Le texte appelle aussi l’OMS à «collaborer étroitement avec l’Organisation mondiale de la santé animale, l’Organisation des Nations Unies pour l’alimentation et l’agriculture et les pays […] en vue d’identifier la source zoonotique du virus et de déterminer par quelle voie il s’est introduit dans la population humaine, […] notamment moyennant des missions scientifiques et des missions de collaboration sur le terrain».    

Il réclame également «l’accès universel, rapide et équitable de tous les produits […] nécessaires à la riposte contre la pandémie», et souligne le rôle d’une «vaccination à grande échelle contre la COVID-19, en tant que bien public mondial, pour prévenir, endiguer et éliminer la transmission afin de mettre un terme à la pandémie».    

«Un accord informel a été marqué pour adopter la résolution par consensus. Ce sera un résultat important parce que l’OMS sera le premier forum mondial à se retrouver de manière unanime sur un texte», a indiqué une source diplomatique européenne. Selon cette source, même les questions «difficiles» y sont abordées, y compris l’origine du virus et la réforme de l’OMS, réclamée à grands cris par les États-Unis.    

«Aucun sujet n’a été évité» dans la résolution, qu’il s’agisse notamment de «continuer à réformer l’OMS et notamment ses capacités qui se sont révélées insuffisantes pour prévenir une crise de cette ampleur», a assuré la même source européenne à l’AFP.    

«J’espère que nous pourrons nous joindre au consensus», a déclaré vendredi l’ambassadeur américain à l’ONU à Genève, Andrew Bremberg.    

Washington, qui accuse Pékin d’avoir dissimulé l’ampleur de l’épidémie, est engagé dans un bras de fer avec l’OMS, accusée par le président américain Donald Trump de s’être «plantée» dans la gestion de la pandémie en s’alignant sur la position chinoise.

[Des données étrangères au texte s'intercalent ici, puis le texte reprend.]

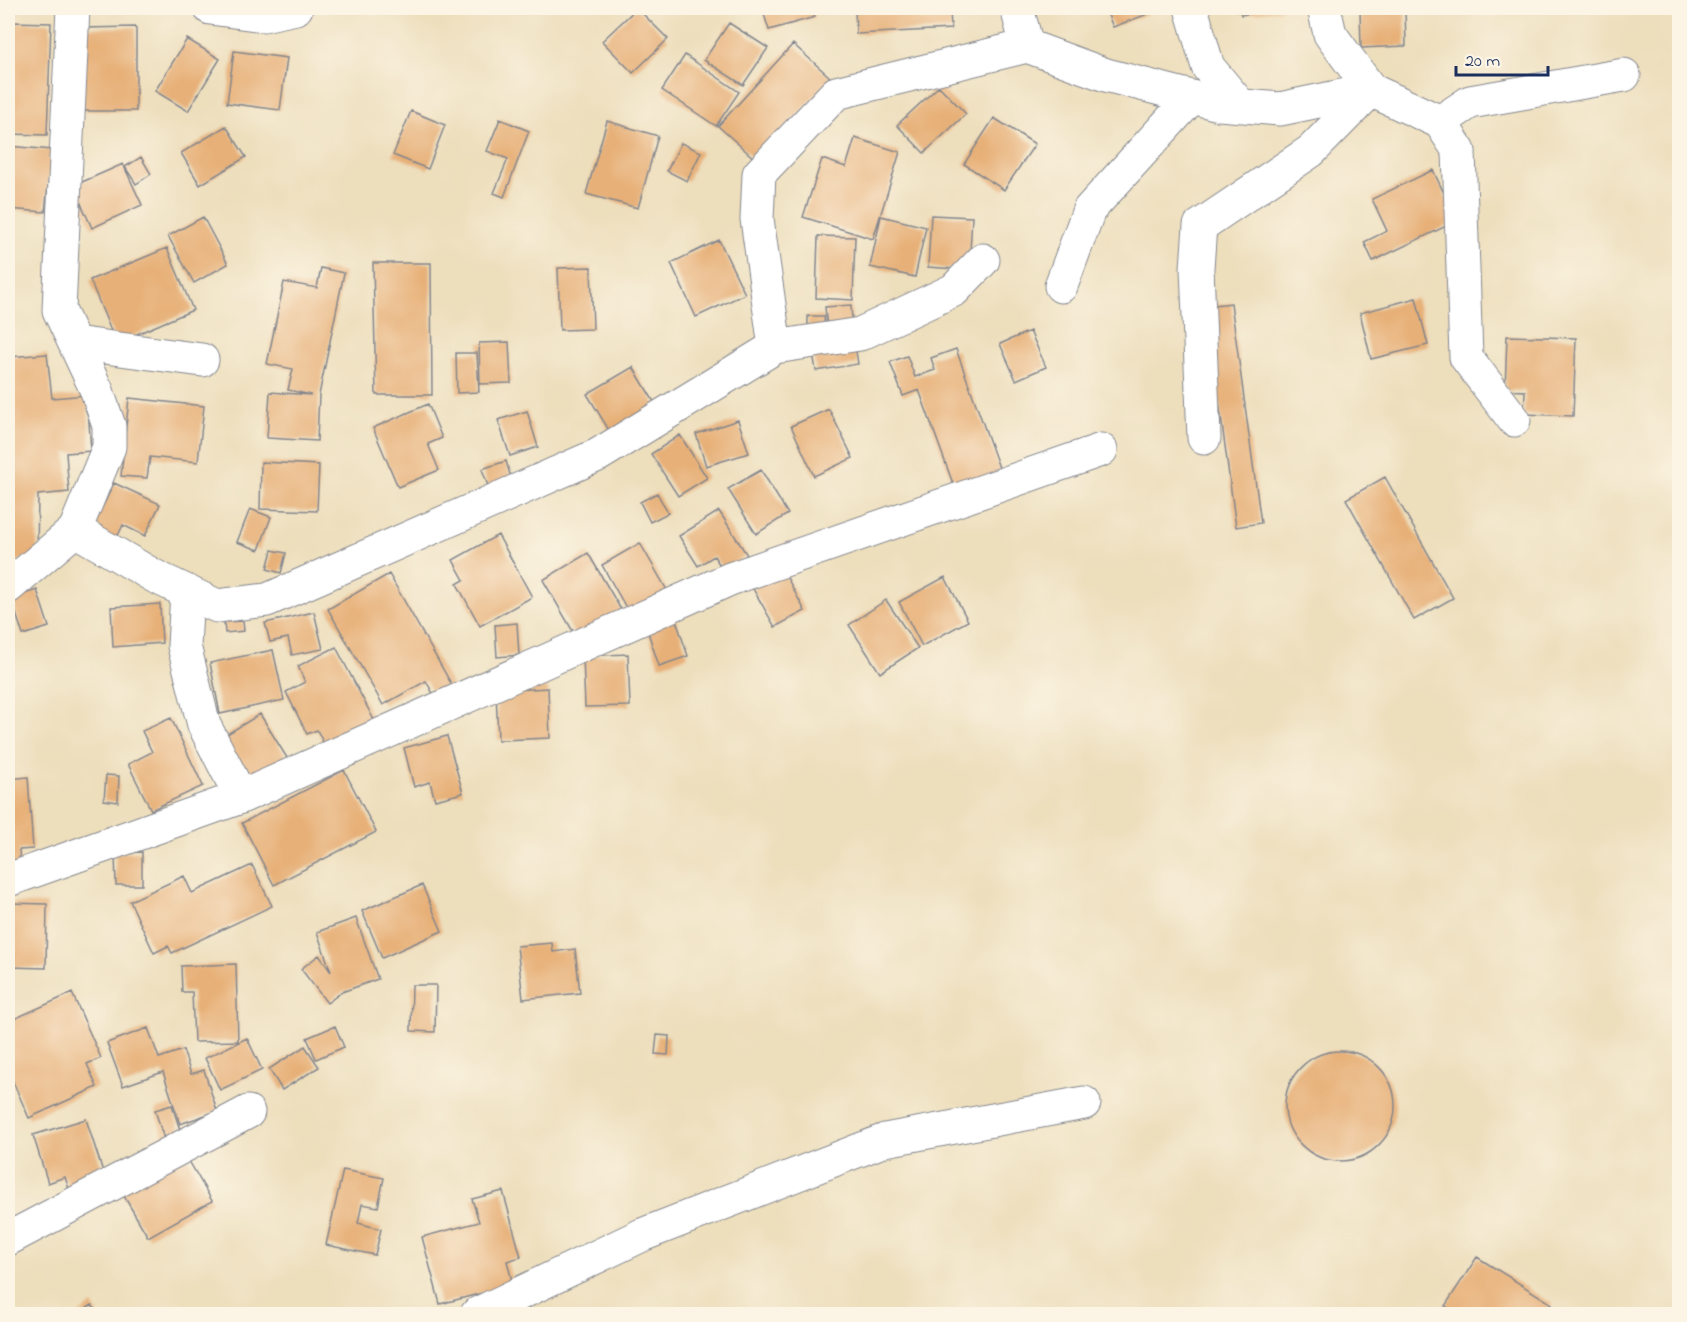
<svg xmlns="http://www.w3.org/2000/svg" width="1687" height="1322" font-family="'Indie Flower',sans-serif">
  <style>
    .building { fill: #e7b078 }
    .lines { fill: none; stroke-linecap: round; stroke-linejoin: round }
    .street-casing { stroke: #84868d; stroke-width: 35 }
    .street { stroke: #fff; stroke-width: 33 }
  </style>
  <rect width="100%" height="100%" fill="#fcf5e5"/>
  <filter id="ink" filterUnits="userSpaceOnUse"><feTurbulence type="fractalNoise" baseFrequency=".0167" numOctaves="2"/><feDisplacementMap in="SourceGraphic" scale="12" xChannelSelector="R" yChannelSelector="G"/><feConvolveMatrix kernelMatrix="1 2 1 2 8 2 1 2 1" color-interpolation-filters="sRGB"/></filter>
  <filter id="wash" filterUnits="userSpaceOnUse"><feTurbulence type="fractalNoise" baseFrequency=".008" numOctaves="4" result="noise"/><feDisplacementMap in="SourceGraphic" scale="24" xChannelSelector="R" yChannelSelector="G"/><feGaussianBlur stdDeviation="1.35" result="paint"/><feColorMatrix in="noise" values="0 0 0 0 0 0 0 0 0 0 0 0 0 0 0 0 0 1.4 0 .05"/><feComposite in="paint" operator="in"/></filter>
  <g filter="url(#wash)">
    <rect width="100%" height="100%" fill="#eddebc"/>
    <g id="blocks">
      <path class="building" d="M637,8L668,39L633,73L602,41Z
        M762,8H812L815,17L769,30Z
        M855,8H950L951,29L856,34Z
        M1105,8H1154L1156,11L1113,27Z
        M1239,8H1283V9L1241,15Z
        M1360,8H1405L1406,46L1361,48Z
        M10,22L51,23L47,135L8,134Z
        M729,23L768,48L743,85L704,60Z
        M136,27V111H83L82,28Z
        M187,39L220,59L188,111L155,91Z
        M793,44L831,78L756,160L718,126Z
        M234,51L287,58L280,110L227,103Z
        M685,55L739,92L716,126L662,90Z
        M939,86L966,114L924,153L897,125Z
        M411,111L445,125L428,169L393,155Z
        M994,118L1035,144L1004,190L964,164Z
        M500,119L529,131L504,197L494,193L508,159L487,151Z
        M607,121L658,136L638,208L586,194Z
        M226,126L246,157L200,185L181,153Z
        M855,138L900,152L873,239L803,217L822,159L846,167Z
        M681,143L701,152L687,181L667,171Z
        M8,146L52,150L45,212L8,209Z
        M141,157L151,174L136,184L125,167Z
        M123,164L142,205L92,228L73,186Z
        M1433,170L1457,221L1373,261L1364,242L1387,231L1372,199Z
        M931,215L972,217L969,270L928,267Z
        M881,216L926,227L915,277L870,267Z
        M203,217L228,264L194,283L168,236Z
        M818,236L855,237L853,300L816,298Z
        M719,240L745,294L696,317L671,263Z
        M167,248L193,310L116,343L90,280Z
        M373,263H431L432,395H376Z
        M591,267L593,329L560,330L558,268Z
        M321,268L344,273L319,395L317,441L267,438L270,392L311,395L288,390L293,369L267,364L284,282L317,288Z
        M1416,298L1428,345L1371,359L1360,313Z
        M1231,303L1261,523L1236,527L1206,306Z
        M851,305L853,335L828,337L825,307Z
        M808,316H824L825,330H808Z
        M1030,331L1046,367L1016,380L1000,344Z
        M1507,336L1576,338L1573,416L1524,414L1525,391L1505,390Z
        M854,339L858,364L816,371L812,346Z
        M509,342L511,383L480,384L479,343Z
        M956,349L1002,476L956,492L919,390L903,396L890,362L907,356L915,377L935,370L931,358Z
        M456,353H477L479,392L457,393Z
        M47,354L52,398L87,395L91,451L66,453L69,492L38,495L37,555L8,564V357Z
        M633,367L656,405L610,432L587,394Z
        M129,398L204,406L198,462L150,457L147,478L121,476Z
        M428,404L442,438L428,444L439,470L398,487L373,428Z
        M829,409L853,458L814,476L791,426Z
        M527,411L538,447L510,456L498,420Z
        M738,420L749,453L706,466L696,434Z
        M680,435L707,478L678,496L651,454Z
        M506,461L511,478L488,486L482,469Z
        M261,462L319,465L317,511L260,509Z
        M761,470L788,514L756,534L728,489Z
        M1385,477L1453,598L1414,620L1346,499Z
        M114,483L160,504L145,536L123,525L113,546L89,535Z
        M657,493L668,513L650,522L640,502Z
        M250,509L271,517L259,550L237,542Z
        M719,511L747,555L723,570L714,556L698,566L679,536Z
        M498,535L532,597L480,626L457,584L464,580L453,560Z
        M640,543L668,592L629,613L602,565Z
        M272,550L286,553L281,573L267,569Z
        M588,553L623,613L578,640L543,580Z
        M783,570L805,611L775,627L752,587Z
        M389,574L453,687L435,697L426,681L383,705L328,609Z
        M945,577L968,621L922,646L899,602Z
        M37,590L49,627L23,635L11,598Z
        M886,600L918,648L880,673L849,625Z
        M160,604L162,643L113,647L111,607Z
        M673,611L688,656L659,666L644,620Z
        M314,612L323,649L292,655L288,638L270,642L265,623Z
        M243,621L244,631L225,633L224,622Z
        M517,623L519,655L497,657L495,625Z
        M336,647L376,724L326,748L317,730L307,734L286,692L305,682L298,666Z
        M273,650L284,700L220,714L210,663Z
        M628,654L630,706L585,707L583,656Z
        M548,688L550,738L498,740L496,691Z
        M260,714L292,766L246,794L214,742Z
        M171,718L203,786L151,810L128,764L152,752L142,731Z
        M447,736L463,793L435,800L430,782L414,787L404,748Z
        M344,770L376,832L274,885L242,823Z
        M106,775L119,776L118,802L104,800Z
        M28,777L33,849L19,850L21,872L8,873V779Z
        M142,852V885H116L115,853Z
        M252,865L272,906L172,953L168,946L154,953L130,901L184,876L192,893Z
        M422,885L442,931L382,958L362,911Z
        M8,903L47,904L46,968L8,967Z
        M356,918L378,979L342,992L327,1003L301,969L319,955L331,972L317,932Z
        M552,943L553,952L575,949L580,993L523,999L517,946Z
        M236,964L238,1041L194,1042L192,992H182L181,966Z
        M412,985H436L435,1032L411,1031Z
        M72,993L101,1058L87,1064L97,1087L29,1118L11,1077L8,1079V1016L12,1014L14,1019Z
        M335,1026L344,1047L316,1059L307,1038Z
        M148,1028L159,1058L183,1050L191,1074L204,1070L217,1111L180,1124L163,1072L123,1086L107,1043Z
        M657,1035L669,1036L668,1055L655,1054Z
        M247,1038L262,1070L220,1090L205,1058Z
        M305,1046L319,1067L282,1090L269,1069Z
        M1285 1106a55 55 0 1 1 110 0a55 55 0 1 1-110 0Z
        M172,1105L181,1133L164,1139L155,1110Z
        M86,1119L105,1178L69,1189L65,1177L48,1183L33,1135Z
        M185,1154L212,1201L148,1237L121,1191Z
        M343,1170L384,1178L378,1207L362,1204L358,1223L381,1229L375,1255L326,1245Z
        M503,1191L521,1257L507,1261L513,1285L440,1304L422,1237L479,1222L472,1199Z
        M1477,1257L1552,1304L1545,1314H1458L1445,1306Z
        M92,1305L98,1314H78Z"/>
    </g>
  </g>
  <g filter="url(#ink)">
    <use href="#blocks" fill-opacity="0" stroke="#84868d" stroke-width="1.5"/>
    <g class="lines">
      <defs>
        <path id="street" d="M210,8L263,15L296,8
          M1017,8L1027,46
          M1191,8L1208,67L1240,105
          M1324,8L1330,34L1371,90L1440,122L1459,151L1466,357L1514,420
          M1440,122L1470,102L1624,75
          M1061,286L1089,210L1192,97
          M75,343L202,360
          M775,347L757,219L759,174L836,93L1027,46L1106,75L1219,104L1280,109L1371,90
          M1204,438L1197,268L1200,226L1311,151L1371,90
          M75,530L154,576L217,606L267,600L598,455L775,347L860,334L954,290L983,260
          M8,587L75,530L109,447V426L97,391L59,310L73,8
          M187,592L184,646L204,725L241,797
          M8,880L241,797L730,579L1101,450
          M8,1239L248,1112
          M477,1314L642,1235L885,1140L1084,1103"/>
      </defs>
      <use href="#street" class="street-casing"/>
      <use href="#street" class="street"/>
    </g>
  </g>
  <rect width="1687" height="1322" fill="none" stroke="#fcf5e5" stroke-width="30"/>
  <path d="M1456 66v9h92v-9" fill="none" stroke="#1b2f5e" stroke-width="3"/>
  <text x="1465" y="66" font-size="18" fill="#1b2f5e" stroke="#fcf5e5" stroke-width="4.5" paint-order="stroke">20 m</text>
</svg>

Il a dans la foulée suspendu la contribution américaine à l’OMS.    

Réforme institutionnelle, Taïwan, accès aux vaccins, envoi d’experts en Chine… Les sujets qui fâchent ne manquent pas, mais la question de l’origine du virus reste le point central de la guerre des mots sino-américaine. Les États-Unis réclament une enquête sur le sujet, tout comme l’Australie, et soupçonnent Pékin d’avoir caché un accident de laboratoire qui aurait été à l’origine de la pandémie.    

Washington accuse désormais la Chine de tenter de pirater la recherche américaine sur un vaccin, en pleine rivalité américano-européenne sur un futur vaccin. Et le président américain Donald Trump a menacé de «couper toute relation» avec Pékin.    

Parallèlement, le gouvernement américain estime que l’OMS a négligé une alerte précoce venue de Taïwan sur la gravité du coronavirus – ce que dément l’agence onusienne. Et les États-Unis, soutenus par certains pays, ont appelé l’OMS à «inviter Taïwan» à l’AMS, malgré l’opposition de la Chine.    

Or, après avoir bénéficié d’un statut d’observateur, Taïwan a été exclue de l’OMS en 2016, année de l’arrivée au pouvoir de Tsai Ing-wen. La présidente refuse de reconnaître le principe de l’unité de l’île et de la Chine continentale au sein d’un même pays.    

À Genève, l’OMS assure que c’est aux seuls États membres que revient la décision d’accepter ou pas Taïwan. Reste à savoir si un pays va appeler à un vote.    

S’il venait à y avoir un vote, cela «torpillerait» le fonctionnement même de l’assemblée en raison des problèmes logistiques qu’il poserait, a commenté une source diplomatique.